Stored records

....

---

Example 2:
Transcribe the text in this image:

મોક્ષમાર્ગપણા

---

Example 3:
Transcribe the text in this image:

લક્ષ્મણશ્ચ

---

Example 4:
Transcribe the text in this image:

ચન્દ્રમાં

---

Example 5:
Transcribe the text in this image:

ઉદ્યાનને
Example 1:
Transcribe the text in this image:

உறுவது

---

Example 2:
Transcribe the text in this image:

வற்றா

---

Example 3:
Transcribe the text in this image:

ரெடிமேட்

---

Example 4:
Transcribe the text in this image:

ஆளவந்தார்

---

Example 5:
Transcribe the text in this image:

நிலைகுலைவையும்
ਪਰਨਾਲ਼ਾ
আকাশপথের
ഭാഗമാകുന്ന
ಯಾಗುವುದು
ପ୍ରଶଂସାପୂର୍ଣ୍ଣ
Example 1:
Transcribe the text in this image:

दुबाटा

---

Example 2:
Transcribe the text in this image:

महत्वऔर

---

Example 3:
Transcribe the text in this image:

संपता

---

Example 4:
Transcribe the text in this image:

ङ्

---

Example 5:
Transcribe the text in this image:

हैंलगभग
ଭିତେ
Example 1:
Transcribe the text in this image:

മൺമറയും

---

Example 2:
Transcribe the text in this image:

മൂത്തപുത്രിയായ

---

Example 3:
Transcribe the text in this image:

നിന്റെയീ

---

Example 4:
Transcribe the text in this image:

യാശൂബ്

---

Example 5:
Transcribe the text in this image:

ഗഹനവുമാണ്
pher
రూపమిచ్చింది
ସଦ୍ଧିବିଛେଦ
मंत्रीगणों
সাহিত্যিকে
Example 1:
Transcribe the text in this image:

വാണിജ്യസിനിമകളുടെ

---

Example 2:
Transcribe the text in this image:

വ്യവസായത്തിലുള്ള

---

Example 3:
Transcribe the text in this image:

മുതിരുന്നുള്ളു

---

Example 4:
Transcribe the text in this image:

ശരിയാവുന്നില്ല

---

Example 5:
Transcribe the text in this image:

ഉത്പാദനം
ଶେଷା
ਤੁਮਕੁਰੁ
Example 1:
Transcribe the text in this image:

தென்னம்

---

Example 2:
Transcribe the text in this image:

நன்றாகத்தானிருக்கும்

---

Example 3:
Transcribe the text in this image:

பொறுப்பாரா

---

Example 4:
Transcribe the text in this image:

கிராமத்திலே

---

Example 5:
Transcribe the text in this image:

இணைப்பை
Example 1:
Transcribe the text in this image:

....

### Task statement
Reproduce every row above character for character, changing nothing.

### Response to this exercise
---

Example 2:
Transcribe the text in this image:

મોક્ષમાર્ગપણા

---

Example 3:
Transcribe the text in this image:

લક્ષ્મણશ્ચ

---

Example 4:
Transcribe the text in this image:

ચન્દ્રમાં

---

Example 5:
Transcribe the text in this image:

ઉદ્યાનને
Example 1:
Transcribe the text in this image:

உறுவது

---

Example 2:
Transcribe the text in this image:

வற்றா

---

Example 3:
Transcribe the text in this image:

ரெடிமேட்

---

Example 4:
Transcribe the text in this image:

ஆளவந்தார்

---

Example 5:
Transcribe the text in this image:

நிலைகுலைவையும்
ਪਰਨਾਲ਼ਾ
আকাশপথের
ഭാഗമാകുന്ന
ಯಾಗುವುದು
ପ୍ରଶଂସାପୂର୍ଣ୍ଣ
Example 1:
Transcribe the text in this image:

दुबाटा

---

Example 2:
Transcribe the text in this image:

महत्वऔर

---

Example 3:
Transcribe the text in this image:

संपता

---

Example 4:
Transcribe the text in this image:

ङ्

---

Example 5:
Transcribe the text in this image:

हैंलगभग
ଭିତେ
Example 1:
Transcribe the text in this image:

മൺമറയും

---

Example 2:
Transcribe the text in this image:

മൂത്തപുത്രിയായ

---

Example 3:
Transcribe the text in this image:

നിന്റെയീ

---

Example 4:
Transcribe the text in this image:

യാശൂബ്

---

Example 5:
Transcribe the text in this image:

ഗഹനവുമാണ്
pher
రూపమిచ్చింది
ସଦ୍ଧିବିଛେଦ
मंत्रीगणों
সাহিত্যিকে
Example 1:
Transcribe the text in this image:

വാണിജ്യസിനിമകളുടെ

---

Example 2:
Transcribe the text in this image:

വ്യവസായത്തിലുള്ള

---

Example 3:
Transcribe the text in this image:

മുതിരുന്നുള്ളു

---

Example 4:
Transcribe the text in this image:

ശരിയാവുന്നില്ല

---

Example 5:
Transcribe the text in this image:

ഉത്പാദനം
ଶେଷା
ਤੁਮਕੁਰੁ
Example 1:
Transcribe the text in this image:

தென்னம்

---

Example 2:
Transcribe the text in this image:

நன்றாகத்தானிருக்கும்

---

Example 3:
Transcribe the text in this image:

பொறுப்பாரா

---

Example 4:
Transcribe the text in this image:

கிராமத்திலே

---

Example 5:
Transcribe the text in this image:

இணைப்பை
Example 1:
Transcribe the text in this image:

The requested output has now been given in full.